Sometimes corporate clients suffer from the ‘one in every pack’ syndrome – that is, a vexatious litigant who becomes a ringleader and encourages others less confrontational to fund his or her vendetta. This is of course not always how group claims are categorized. Sometimes individuals are right to create a team to battle wrongs if they have been truly committed.
This vexatious litigant had already filed some spurious claims in the courts – and even a criminal claim against a manager of a business of our client. All claims were dismissed.
He then went on to examine property sale and purchase agreements, some of which were signed nine or ten years prior to his vendetta, to try and find a minor petty violation. These contracts contained arbitration clauses constituting an agreement by the parties to have their disputes arbitrated.
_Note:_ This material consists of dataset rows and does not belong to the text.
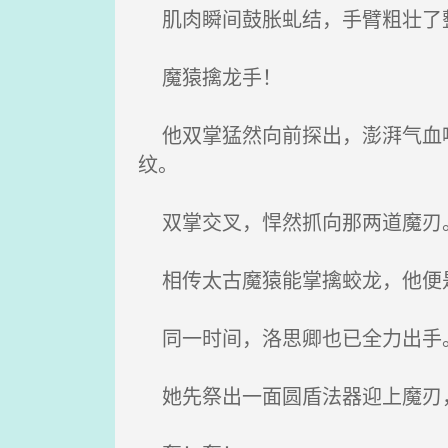
肌肉瞬间鼓胀虬结，手臂粗壮了
魔猿擒龙手！
他双掌猛然向前探出，澎湃气血喷
纹。
双掌交叉，悍然抓向那两道魔刃
相传太古魔猿能掌擒蛟龙，他便
同一时间，洛思卿也已全力出手
她先祭出一面圆盾法器迎上魔刃，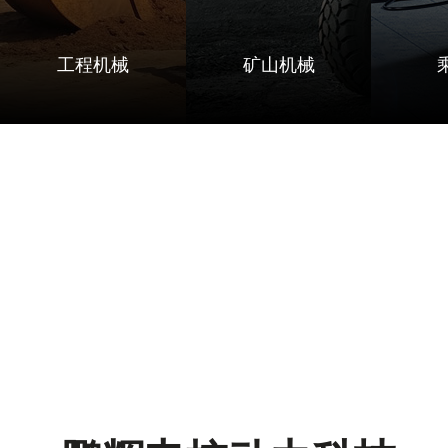
工程机械
矿山机械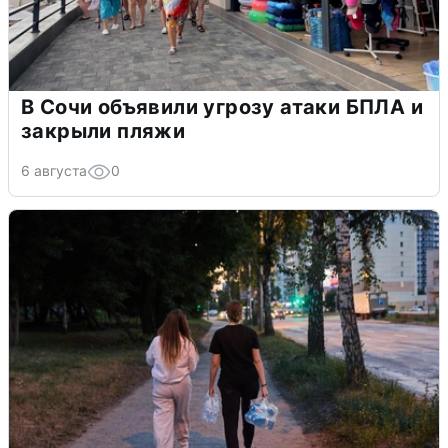
В Сочи объявили угрозу атаки БПЛА и
закрыли пляжи
6 августа
0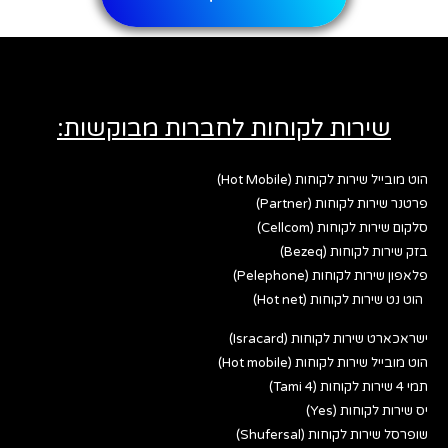
שירות לקוחות לחברות מבוקשות:
הוט מובייל שירות לקוחות (Hot Mobile)
פרטנר שירות לקוחות (Partner)
סלקום שירות לקוחות (Cellcom)
בזק שירות לקוחות (Bezeq)
פלאפון שירות לקוחות (Pelephone)
הוט נט שירות לקוחות (Hot net)
ישראכארט שירות לקוחות (Isracard)
הוט מובייל שירות לקוחות (Hot mobile)
תמי 4 שירות לקוחות (Tami 4)
יס שירות לקוחות (Yes)
שופרסל שירות לקוחות (Shufersal)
Mr. Vexatious managed to create what he thought was a ‘war chest’ fund based on advice from his lawyers who appeared to be treating the matter as if it were litigation oriented and not arbitration oriented.
Multiple claims were filed and our client received such claims, all filed separately.
We then worked with our client on a clear strategy to
(a) ensure enough time was available to prepare Statements of Defence
(b) ensure that the Claimants became aware that they could not ‘join’ their claims together without the consent of the Respondent.
(c) Ensure that Claimants realized that as our client believed all claims were spurious and vendetta oriented, that our client was not going to pay any of the arbitration fees. It would then be up to the Claimants to pay if they were so inclined.
It was clear that at this stage the Claimants began to weaken. They had been misinformed by Mr. Vexatious as to what arbitration actually involved. They had clearly not understood or had not been advised properly as to the rules of arbitration and the concept of the agreement of the parties governing various matters about the way in which the dispute is conducted, including matters such as joinder.
The Claimants were out of their depth, swimming in unfamiliar waters, without the correct equipment or advice to guide them to the next stage.
Claims started to be withdrawn, and clearly the strategy was working.
It is clear that arbitration and litigation are materially different in many respects. One very important matter they have in common is the need for a well planned and adjustable strategy, and a wise assessment of the behaviour and actions of the other party(ies).